*** Opening of PASSAGE TO READ ***

Evan Soltas
Jul 28, 2012

The Prices of Poverty

It is well known that consumers tend to overestimate the rate of inflation. They see in particular the prices of gasoline and food rising, and given this "frequency bias," perceived inflation rates are far higher than measured inflation. Indeed, alternative price indices which include exclusively such daily consumer expenditures, such as the American Institute for Economic Research's "Everyday Price Index," reveal inflation rates are consistently above the CPI, PCE, GDP deflator, or other broader estimates.

But it's not just all perception. The CPI considers prices for the average urban consumer according to fixed weights, and this weighting system does not accurately reflect costs of living for what you and I would recognize to be discrete demographic groups.

One such group is the elderly. Given their relatively high expenditure on medical care as a percentage of their incomes and the increases in the relative price of medical care, using the CPI to measure the cost of living for an elderly person just does not make sense. That's why the Bureau of Labor Statistics has developed a CPI-E -- the "E" is for elderly, of course.

And yet, the federal government does not use the CPI-E for cost-of-living adjustments to either Medicare or Social Security. Medicare uses the CPI-U, which is the normal CPI index for the average urban consumer; Social Security uses the CPI-W, which is slightly different in that expenditure weights reflect expenses for only urban wage and clerical workers, a narrower group of consumers than in the CPI-U. Quite frankly, neither does an adequate job as a measurement of costs of living for Medicare or Social Security recipients.

(In case you are, like me, interested in these sorts of esoteric details which have huge and largely unrecognized policy implications, check out this link which explains the difference between CPI-U and CPI-W.)

Another group for which the CPI does not represent costs of living is the poor. There have been attempts in the U.S. to develop a "CPI-P" -- I found this BLS paper from 1996 -- but the work is so forgotten that the Bureau of the Census continues to adjust the poverty thresholds for inflation based on the CPI-U. This makes absolutely no sense at all, and when every dollar of income counts, there are very real human consequences to mis-measuring costs of living. Previously, studies cited in the BLS paper had found that the basket of goods and services purchased by the poor did not see relatively higher inflation; that finding for the last decade of prices data appears strained.

*** Close of PASSAGE TO READ ***
*** Opening of DATA EXTRACT ***

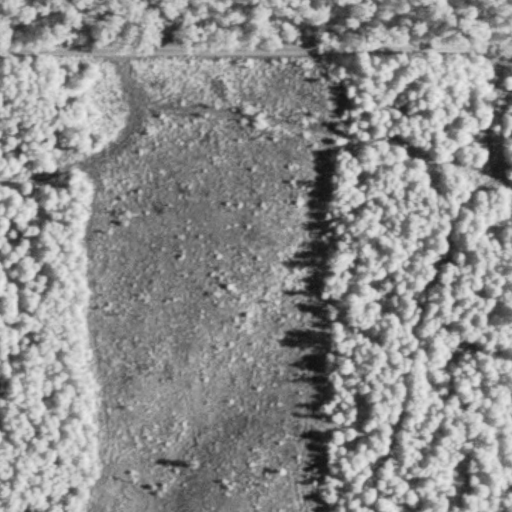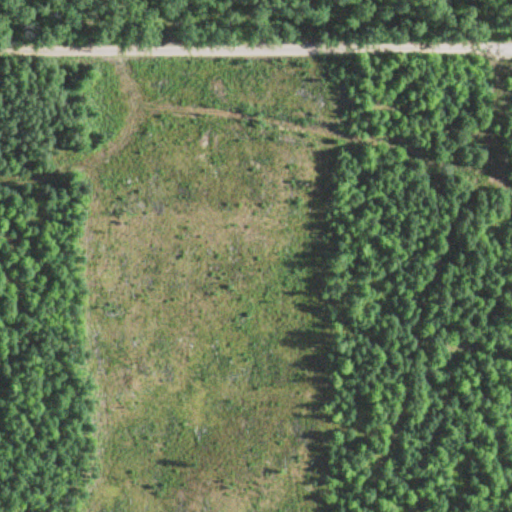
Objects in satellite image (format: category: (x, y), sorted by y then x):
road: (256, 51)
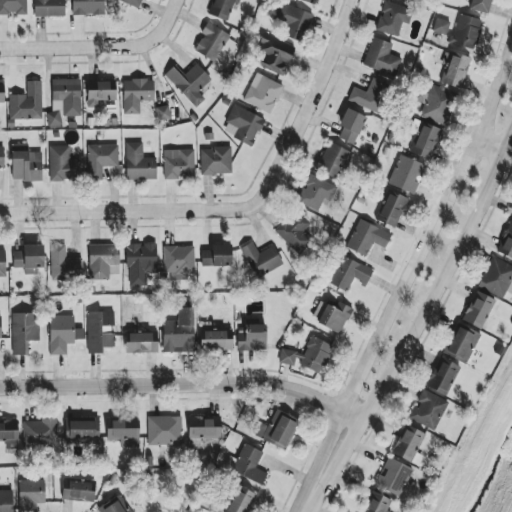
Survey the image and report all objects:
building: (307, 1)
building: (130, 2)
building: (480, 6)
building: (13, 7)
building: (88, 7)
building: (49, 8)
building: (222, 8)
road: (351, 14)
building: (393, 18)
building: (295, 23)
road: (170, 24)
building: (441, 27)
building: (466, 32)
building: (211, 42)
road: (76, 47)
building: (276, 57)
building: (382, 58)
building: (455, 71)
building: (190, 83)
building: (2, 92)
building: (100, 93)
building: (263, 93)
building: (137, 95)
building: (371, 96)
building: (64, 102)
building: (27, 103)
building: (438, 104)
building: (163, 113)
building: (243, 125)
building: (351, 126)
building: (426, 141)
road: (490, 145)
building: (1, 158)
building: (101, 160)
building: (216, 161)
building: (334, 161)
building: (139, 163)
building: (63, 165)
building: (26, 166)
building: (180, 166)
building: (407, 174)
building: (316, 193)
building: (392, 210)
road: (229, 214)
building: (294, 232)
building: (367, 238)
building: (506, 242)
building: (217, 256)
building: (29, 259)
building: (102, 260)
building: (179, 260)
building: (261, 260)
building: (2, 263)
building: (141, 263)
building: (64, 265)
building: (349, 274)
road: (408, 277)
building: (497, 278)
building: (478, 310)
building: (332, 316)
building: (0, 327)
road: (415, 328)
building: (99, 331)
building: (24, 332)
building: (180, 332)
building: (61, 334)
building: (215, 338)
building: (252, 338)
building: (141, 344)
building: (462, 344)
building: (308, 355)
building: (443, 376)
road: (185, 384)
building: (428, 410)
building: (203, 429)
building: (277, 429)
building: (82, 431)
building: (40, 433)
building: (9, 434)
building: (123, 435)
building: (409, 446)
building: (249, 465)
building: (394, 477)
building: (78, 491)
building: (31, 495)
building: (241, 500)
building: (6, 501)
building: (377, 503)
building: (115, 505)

*** Close of DATA EXTRACT ***
*** Opening of DATA EXTRACT ***

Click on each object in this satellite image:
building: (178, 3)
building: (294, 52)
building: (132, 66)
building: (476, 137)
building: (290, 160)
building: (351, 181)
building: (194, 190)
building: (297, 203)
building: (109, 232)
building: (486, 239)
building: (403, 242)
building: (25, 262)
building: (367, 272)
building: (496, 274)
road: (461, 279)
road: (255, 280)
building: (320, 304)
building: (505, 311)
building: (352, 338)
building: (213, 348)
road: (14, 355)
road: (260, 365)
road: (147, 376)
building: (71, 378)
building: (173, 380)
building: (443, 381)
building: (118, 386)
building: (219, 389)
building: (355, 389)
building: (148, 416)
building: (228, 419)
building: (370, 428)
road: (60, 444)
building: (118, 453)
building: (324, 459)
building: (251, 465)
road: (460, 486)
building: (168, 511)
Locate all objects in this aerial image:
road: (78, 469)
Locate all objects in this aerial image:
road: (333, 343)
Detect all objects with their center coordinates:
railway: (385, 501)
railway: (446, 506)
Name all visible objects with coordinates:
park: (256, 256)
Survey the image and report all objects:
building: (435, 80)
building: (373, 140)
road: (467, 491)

*** Close of DATA EXTRACT ***

» **REQUIRED WORK**:
[1] Using the article on the prices of poverty, answer each question briefly:
(a) Which index does Social Security use for cost-of-living adjustments?
(b) What does the "E" in CPI-E stand for?
(c) Which index does the Bureau of the Census use to adjust the poverty thresholds for inflation?
[2] Say whether each statement agrees with the article on the prices of poverty, quoting the words that decide it:
(a) Medicare uses the CPI-E for cost-of-living adjustments.
(b) The CPI-W reflects a narrower group of consumers than the CPI-U.
(c) Consumers tend to underestimate the rate of inflation.
[3] Translate this sentence from the article on the prices of poverty into Spanish: "Another group for which the CPI does not represent costs of living is the poor."

» **TASK-BY-TASK RESULTS**:
[1]
(a) The CPI-W.
(b) Elderly.
(c) The CPI-U.

[2]
(a) No: "Medicare uses the CPI-U, which is the normal CPI index for the average urban consumer"
(b) Yes: "a narrower group of consumers than in the CPI-U"
(c) No: "consumers tend to overestimate the rate of inflation"

[3] Otro grupo para el cual el CPI no representa el costo de vida son los pobres.